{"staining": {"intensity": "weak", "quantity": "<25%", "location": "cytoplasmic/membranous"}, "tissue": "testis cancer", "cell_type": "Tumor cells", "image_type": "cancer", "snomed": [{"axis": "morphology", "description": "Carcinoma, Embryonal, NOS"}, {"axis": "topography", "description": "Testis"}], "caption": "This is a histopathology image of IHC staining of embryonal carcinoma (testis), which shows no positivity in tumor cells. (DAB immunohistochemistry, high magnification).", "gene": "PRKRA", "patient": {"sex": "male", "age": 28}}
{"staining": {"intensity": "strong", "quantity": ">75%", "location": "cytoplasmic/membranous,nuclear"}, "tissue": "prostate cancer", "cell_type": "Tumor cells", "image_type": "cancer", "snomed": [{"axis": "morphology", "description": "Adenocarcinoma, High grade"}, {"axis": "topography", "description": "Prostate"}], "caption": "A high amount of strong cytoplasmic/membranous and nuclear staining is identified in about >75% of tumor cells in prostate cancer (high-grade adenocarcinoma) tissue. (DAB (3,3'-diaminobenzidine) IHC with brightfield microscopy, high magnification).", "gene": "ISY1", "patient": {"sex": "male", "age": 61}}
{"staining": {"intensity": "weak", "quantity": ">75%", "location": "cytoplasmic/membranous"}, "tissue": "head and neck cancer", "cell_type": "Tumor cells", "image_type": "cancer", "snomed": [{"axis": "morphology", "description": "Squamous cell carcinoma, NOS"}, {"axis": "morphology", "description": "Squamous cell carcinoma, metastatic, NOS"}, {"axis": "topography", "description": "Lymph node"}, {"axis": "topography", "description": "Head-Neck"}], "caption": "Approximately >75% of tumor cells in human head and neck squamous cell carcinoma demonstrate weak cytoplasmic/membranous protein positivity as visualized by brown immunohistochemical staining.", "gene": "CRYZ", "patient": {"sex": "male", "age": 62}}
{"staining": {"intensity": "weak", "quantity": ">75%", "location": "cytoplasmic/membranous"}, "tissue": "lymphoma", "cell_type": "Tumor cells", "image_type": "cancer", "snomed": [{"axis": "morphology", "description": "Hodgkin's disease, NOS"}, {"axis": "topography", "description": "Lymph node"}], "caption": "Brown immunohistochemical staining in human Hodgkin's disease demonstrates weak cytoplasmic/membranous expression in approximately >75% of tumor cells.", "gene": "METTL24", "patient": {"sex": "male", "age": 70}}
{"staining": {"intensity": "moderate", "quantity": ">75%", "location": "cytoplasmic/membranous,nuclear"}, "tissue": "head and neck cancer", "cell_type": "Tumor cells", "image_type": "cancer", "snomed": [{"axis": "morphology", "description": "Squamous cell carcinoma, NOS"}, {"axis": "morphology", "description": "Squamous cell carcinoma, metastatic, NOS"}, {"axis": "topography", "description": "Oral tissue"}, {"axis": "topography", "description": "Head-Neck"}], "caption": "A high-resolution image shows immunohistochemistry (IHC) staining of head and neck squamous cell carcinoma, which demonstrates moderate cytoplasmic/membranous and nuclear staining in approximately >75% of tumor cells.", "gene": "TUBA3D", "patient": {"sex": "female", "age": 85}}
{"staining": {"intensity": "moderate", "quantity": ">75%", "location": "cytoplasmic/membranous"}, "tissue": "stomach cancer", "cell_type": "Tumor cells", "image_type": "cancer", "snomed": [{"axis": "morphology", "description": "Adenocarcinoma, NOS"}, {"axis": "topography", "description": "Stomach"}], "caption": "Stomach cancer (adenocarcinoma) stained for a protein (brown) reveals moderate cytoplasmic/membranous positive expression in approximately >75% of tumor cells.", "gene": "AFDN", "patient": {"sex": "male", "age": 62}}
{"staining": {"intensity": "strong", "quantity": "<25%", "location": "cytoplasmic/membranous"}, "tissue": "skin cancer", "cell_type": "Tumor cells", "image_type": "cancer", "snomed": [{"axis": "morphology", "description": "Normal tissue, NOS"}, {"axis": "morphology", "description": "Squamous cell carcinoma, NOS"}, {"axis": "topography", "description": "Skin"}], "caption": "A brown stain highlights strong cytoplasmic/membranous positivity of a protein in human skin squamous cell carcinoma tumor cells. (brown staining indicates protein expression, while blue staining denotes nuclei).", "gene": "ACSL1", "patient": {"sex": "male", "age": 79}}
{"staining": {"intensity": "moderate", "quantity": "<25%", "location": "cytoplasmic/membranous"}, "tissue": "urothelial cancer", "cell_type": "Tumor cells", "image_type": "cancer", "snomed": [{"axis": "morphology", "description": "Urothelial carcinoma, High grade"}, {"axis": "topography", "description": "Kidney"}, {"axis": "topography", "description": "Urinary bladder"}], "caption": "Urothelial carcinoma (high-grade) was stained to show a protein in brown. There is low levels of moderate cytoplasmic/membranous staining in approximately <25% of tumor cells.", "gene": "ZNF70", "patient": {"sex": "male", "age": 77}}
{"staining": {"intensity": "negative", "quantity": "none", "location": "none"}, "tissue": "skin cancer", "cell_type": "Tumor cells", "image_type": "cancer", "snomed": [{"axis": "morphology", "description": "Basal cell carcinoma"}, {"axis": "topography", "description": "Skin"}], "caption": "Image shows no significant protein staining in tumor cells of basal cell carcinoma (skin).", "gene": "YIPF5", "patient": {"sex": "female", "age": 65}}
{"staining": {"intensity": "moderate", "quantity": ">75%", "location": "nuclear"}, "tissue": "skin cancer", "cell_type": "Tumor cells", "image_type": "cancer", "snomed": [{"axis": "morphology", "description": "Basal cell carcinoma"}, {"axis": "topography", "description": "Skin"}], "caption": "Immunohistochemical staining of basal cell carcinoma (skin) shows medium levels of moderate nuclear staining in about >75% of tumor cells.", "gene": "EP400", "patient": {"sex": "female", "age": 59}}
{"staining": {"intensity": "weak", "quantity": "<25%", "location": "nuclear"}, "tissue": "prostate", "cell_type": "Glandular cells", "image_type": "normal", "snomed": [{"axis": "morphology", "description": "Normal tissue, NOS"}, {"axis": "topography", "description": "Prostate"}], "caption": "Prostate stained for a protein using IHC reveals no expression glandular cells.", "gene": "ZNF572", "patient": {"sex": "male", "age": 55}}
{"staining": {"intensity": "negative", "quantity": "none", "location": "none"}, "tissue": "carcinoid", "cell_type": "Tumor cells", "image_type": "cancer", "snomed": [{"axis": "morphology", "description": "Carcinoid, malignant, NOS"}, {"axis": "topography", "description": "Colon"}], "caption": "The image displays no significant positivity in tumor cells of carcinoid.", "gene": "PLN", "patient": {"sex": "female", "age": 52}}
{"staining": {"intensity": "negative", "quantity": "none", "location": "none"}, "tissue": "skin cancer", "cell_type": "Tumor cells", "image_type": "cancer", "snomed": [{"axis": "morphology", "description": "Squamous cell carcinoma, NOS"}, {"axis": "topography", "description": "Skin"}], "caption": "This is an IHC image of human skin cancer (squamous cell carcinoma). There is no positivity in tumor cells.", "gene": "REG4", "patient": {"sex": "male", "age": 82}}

::::::

Your goal
The listing above should be printed again in full, unchanged.

Answer to this problem
{"staining": {"intensity": "weak", "quantity": "<25%", "location": "cytoplasmic/membranous"}, "tissue": "testis cancer", "cell_type": "Tumor cells", "image_type": "cancer", "snomed": [{"axis": "morphology", "description": "Carcinoma, Embryonal, NOS"}, {"axis": "topography", "description": "Testis"}], "caption": "This is a histopathology image of IHC staining of embryonal carcinoma (testis), which shows no positivity in tumor cells. (DAB immunohistochemistry, high magnification).", "gene": "PRKRA", "patient": {"sex": "male", "age": 28}}
{"staining": {"intensity": "strong", "quantity": ">75%", "location": "cytoplasmic/membranous,nuclear"}, "tissue": "prostate cancer", "cell_type": "Tumor cells", "image_type": "cancer", "snomed": [{"axis": "morphology", "description": "Adenocarcinoma, High grade"}, {"axis": "topography", "description": "Prostate"}], "caption": "A high amount of strong cytoplasmic/membranous and nuclear staining is identified in about >75% of tumor cells in prostate cancer (high-grade adenocarcinoma) tissue. (DAB (3,3'-diaminobenzidine) IHC with brightfield microscopy, high magnification).", "gene": "ISY1", "patient": {"sex": "male", "age": 61}}
{"staining": {"intensity": "weak", "quantity": ">75%", "location": "cytoplasmic/membranous"}, "tissue": "head and neck cancer", "cell_type": "Tumor cells", "image_type": "cancer", "snomed": [{"axis": "morphology", "description": "Squamous cell carcinoma, NOS"}, {"axis": "morphology", "description": "Squamous cell carcinoma, metastatic, NOS"}, {"axis": "topography", "description": "Lymph node"}, {"axis": "topography", "description": "Head-Neck"}], "caption": "Approximately >75% of tumor cells in human head and neck squamous cell carcinoma demonstrate weak cytoplasmic/membranous protein positivity as visualized by brown immunohistochemical staining.", "gene": "CRYZ", "patient": {"sex": "male", "age": 62}}
{"staining": {"intensity": "weak", "quantity": ">75%", "location": "cytoplasmic/membranous"}, "tissue": "lymphoma", "cell_type": "Tumor cells", "image_type": "cancer", "snomed": [{"axis": "morphology", "description": "Hodgkin's disease, NOS"}, {"axis": "topography", "description": "Lymph node"}], "caption": "Brown immunohistochemical staining in human Hodgkin's disease demonstrates weak cytoplasmic/membranous expression in approximately >75% of tumor cells.", "gene": "METTL24", "patient": {"sex": "male", "age": 70}}
{"staining": {"intensity": "moderate", "quantity": ">75%", "location": "cytoplasmic/membranous,nuclear"}, "tissue": "head and neck cancer", "cell_type": "Tumor cells", "image_type": "cancer", "snomed": [{"axis": "morphology", "description": "Squamous cell carcinoma, NOS"}, {"axis": "morphology", "description": "Squamous cell carcinoma, metastatic, NOS"}, {"axis": "topography", "description": "Oral tissue"}, {"axis": "topography", "description": "Head-Neck"}], "caption": "A high-resolution image shows immunohistochemistry (IHC) staining of head and neck squamous cell carcinoma, which demonstrates moderate cytoplasmic/membranous and nuclear staining in approximately >75% of tumor cells.", "gene": "TUBA3D", "patient": {"sex": "female", "age": 85}}
{"staining": {"intensity": "moderate", "quantity": ">75%", "location": "cytoplasmic/membranous"}, "tissue": "stomach cancer", "cell_type": "Tumor cells", "image_type": "cancer", "snomed": [{"axis": "morphology", "description": "Adenocarcinoma, NOS"}, {"axis": "topography", "description": "Stomach"}], "caption": "Stomach cancer (adenocarcinoma) stained for a protein (brown) reveals moderate cytoplasmic/membranous positive expression in approximately >75% of tumor cells.", "gene": "AFDN", "patient": {"sex": "male", "age": 62}}
{"staining": {"intensity": "strong", "quantity": "<25%", "location": "cytoplasmic/membranous"}, "tissue": "skin cancer", "cell_type": "Tumor cells", "image_type": "cancer", "snomed": [{"axis": "morphology", "description": "Normal tissue, NOS"}, {"axis": "morphology", "description": "Squamous cell carcinoma, NOS"}, {"axis": "topography", "description": "Skin"}], "caption": "A brown stain highlights strong cytoplasmic/membranous positivity of a protein in human skin squamous cell carcinoma tumor cells. (brown staining indicates protein expression, while blue staining denotes nuclei).", "gene": "ACSL1", "patient": {"sex": "male", "age": 79}}
{"staining": {"intensity": "moderate", "quantity": "<25%", "location": "cytoplasmic/membranous"}, "tissue": "urothelial cancer", "cell_type": "Tumor cells", "image_type": "cancer", "snomed": [{"axis": "morphology", "description": "Urothelial carcinoma, High grade"}, {"axis": "topography", "description": "Kidney"}, {"axis": "topography", "description": "Urinary bladder"}], "caption": "Urothelial carcinoma (high-grade) was stained to show a protein in brown. There is low levels of moderate cytoplasmic/membranous staining in approximately <25% of tumor cells.", "gene": "ZNF70", "patient": {"sex": "male", "age": 77}}
{"staining": {"intensity": "negative", "quantity": "none", "location": "none"}, "tissue": "skin cancer", "cell_type": "Tumor cells", "image_type": "cancer", "snomed": [{"axis": "morphology", "description": "Basal cell carcinoma"}, {"axis": "topography", "description": "Skin"}], "caption": "Image shows no significant protein staining in tumor cells of basal cell carcinoma (skin).", "gene": "YIPF5", "patient": {"sex": "female", "age": 65}}
{"staining": {"intensity": "moderate", "quantity": ">75%", "location": "nuclear"}, "tissue": "skin cancer", "cell_type": "Tumor cells", "image_type": "cancer", "snomed": [{"axis": "morphology", "description": "Basal cell carcinoma"}, {"axis": "topography", "description": "Skin"}], "caption": "Immunohistochemical staining of basal cell carcinoma (skin) shows medium levels of moderate nuclear staining in about >75% of tumor cells.", "gene": "EP400", "patient": {"sex": "female", "age": 59}}
{"staining": {"intensity": "weak", "quantity": "<25%", "location": "nuclear"}, "tissue": "prostate", "cell_type": "Glandular cells", "image_type": "normal", "snomed": [{"axis": "morphology", "description": "Normal tissue, NOS"}, {"axis": "topography", "description": "Prostate"}], "caption": "Prostate stained for a protein using IHC reveals no expression glandular cells.", "gene": "ZNF572", "patient": {"sex": "male", "age": 55}}
{"staining": {"intensity": "negative", "quantity": "none", "location": "none"}, "tissue": "carcinoid", "cell_type": "Tumor cells", "image_type": "cancer", "snomed": [{"axis": "morphology", "description": "Carcinoid, malignant, NOS"}, {"axis": "topography", "description": "Colon"}], "caption": "The image displays no significant positivity in tumor cells of carcinoid.", "gene": "PLN", "patient": {"sex": "female", "age": 52}}
{"staining": {"intensity": "negative", "quantity": "none", "location": "none"}, "tissue": "skin cancer", "cell_type": "Tumor cells", "image_type": "cancer", "snomed": [{"axis": "morphology", "description": "Squamous cell carcinoma, NOS"}, {"axis": "topography", "description": "Skin"}], "caption": "This is an IHC image of human skin cancer (squamous cell carcinoma). There is no positivity in tumor cells.", "gene": "REG4", "patient": {"sex": "male", "age": 82}}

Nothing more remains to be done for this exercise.